The sparrowhawk often misses more than it catches  and normally will just carry on, at speed,  through the garden to hunt elsewhere.   Just occasionally, the bird will sit on a branch and look around  as though contemplating where it went wrong!  This particular male chose a different way as it suddenly dived into a prickly bush and began hunting for the several  house sparrows that went in there.   Needless to say the sparrows soon left, leaving the sparrowhawk  still struggling to get through the branches at birds that had long since gone.  Fortunately all this saga  was happening only few feet away from my study window and I happened to have my camera to hand.    When the photograph  was taken the sparrowhawk was only few feet away,  but taken through  a glass window.

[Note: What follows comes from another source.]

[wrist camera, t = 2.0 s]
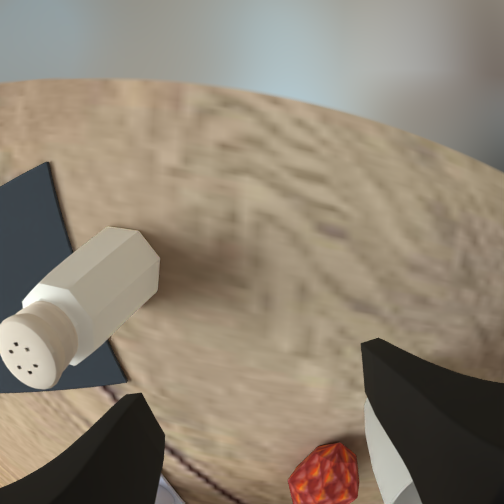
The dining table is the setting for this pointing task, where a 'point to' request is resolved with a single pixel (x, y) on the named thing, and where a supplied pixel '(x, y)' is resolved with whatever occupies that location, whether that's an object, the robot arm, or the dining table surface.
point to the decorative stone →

Sparrowhawks have a long square ended tail and broad, rounded wings.   The male has a slate grey back and reddish, barred underparts that can appear orange at a distance.  The grey tail is crossed with five or six dark bars.  The female is 25% larger that the male with brown upperparts and pale brown underparts.  It has a white stripe over the eye that makes it look even fiercer than the male.   So what happens to  these birds during the winter?   The resident birds, in other words the pairs  that bred in Scotland and thought to be between 8,000 to 12,000 pairs, just stay where they are.   However, this situation is complicated by the fact that some, especially from Norway and Denmark, cross the North Sea and winter in the Northern Isles and along the east  which includes this area.  So the male sparrowhawk hunting through your garden may be a resident bird having moved  from a nearby area where it bred or it could be a Scandinavian bird that will spend the winter here.

The sparrowhawks  have always been much persecuted and originally by gamekeepers along with many other birds of prey.  Then a further blow came from agricultural pesticides.   Following the ban on such pesticides in the 1980s the   number of sparrowhawks increased and the widespread planting up  of plantations also helped its  cause.   What limits its numbers now is the decline in small bird numbers mainly from change in agricultural  ways.  This is why the current numbers of sparrowhawks are particularly attracted to gardens and that includes those even in the middle of Inverness. You may not see them often as they can be very secretive even with their dashing  flight through gardens after their prey.